Wednesday, February 02, 2011

Waste haulers owed damages by St. Louis County, judge rules

EVAN YOUNG - Staff Reporter, Call Newspaper

A St. Louis County Circuit Court judge last week set the parameters for damages she ruled are owed three waste haulers that sued the county over its trash-district program.

Judge Barbara Wallace ruled in September the county breached an implied contract with haulers when it neglected to give them two years' notice - as required by state law - that it was establishing eight trash districts in unincorporated areas.

On Jan. 25, Wallace ruled the three haulers that sued the county in 2008 are entitled to damages. (Click on photo of Judge Wallace to enlarge)

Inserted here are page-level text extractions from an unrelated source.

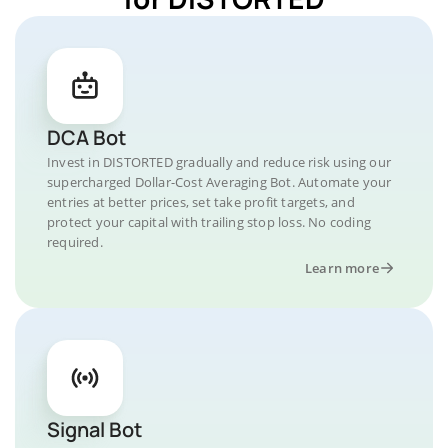
DCA Bot
Invest in DISTORTED gradually and reduce risk using our
supercharged Dollar-Cost Averaging Bot. Automate your
entries at better prices, set take profit targets, and
protect your capital with trailing stop loss. No coding
required.
Learn more
Signal Bot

"The county's action resulted in a finite loss to plaintiffs of 40,000 customers for the statutory two-year notice period," she wrote in an opinion. "By enforcing the exclusivity of its trash hauling districts, the county has effectively prevented plaintiffs from even the possibility of regaining those lost customers in that two-year period."

American Eagle Waste Industries, Meridian Waste Services and Waste Management of Missouri sued the county in May 2008 after they did not win contracts to serve the trash districts exclusively. They are prohibited from offering service to district residents.

Trash-collection services cannot begin until at least two years after the date of notification, according to the statute, which was modified by the General Assembly in 2007 to include the county. The County Council approved legislation in December 2006 calling for the future establishment of trash districts. Eight districts were implemented by Oct. 1, 2008.

Contracts were awarded to Allied Waste, IESI and Veolia Environmental Services. Veolia last fall pulled its operations from the St. Louis region and transferred its trash district contracts to Allied.

Wallace ruled last week the two-year notice period for determining damages owed the three haulers began when the trash district contracts became effective in April and June 2008.

A trial to determine the amount of damages owed the haulers has been moved from Feb. 24 to May 31 at the request of St. Louis County.


  1. Anonymous9:08 AM

    Gary Earls and Pat Redington should be fired.

    They are directly responsible for breaking Missouri State Law.

    Someone needs to step up and take responsibility, and it won't be Charlie or the Council, so, see ya Gary and Pat.

  2. Anonymous9:09 AM

    When connecting the dots, don't forget to include John Temporiti. He was a paid consultant for Allied Waste as well as a political consultant for Dooley at the time.

  3. Anonymous5:09 PM

    Justice delayed is justice denied, get this thing finished. What kind of lame excuse did The People’s Republic of St. Louis County use for the latest delay? Hopefully indictments will be handed down before the new trial date.

  4. Anonymous5:11 PM

    To all the lawyers involved for the good guys, can’t the Federal judge’s ruling that people can’t be forced to buy health insurance be applied to this case?

  5. Anonymous10:58 AM

    Dooley and Redington are just puppets. Temporiti is pulling the strings. The county council doesn’t have the guts to oppose them.

  6. Anonymous6:37 AM

    When you start peeling the onion, and pull back the layers of influence in St. Louis County, you quickly find out, that the most powerful person in St. Louis County, as well as the State, is not Charlie Dooley.

    John Temporiti is at the helm of the brokerage of power and influence in the States wealthiest and most political steadfast regions in Missouri.

  7. Anonymous2:11 PM

    A trial to determine the amount of damages owed the haulers has been moved from Feb. 24 to May 31 at the request of St. Louis County.

    This delay now allows enough time for the New Waste District bids to be rebid and awarded.

    Does anyone smell more manipulation?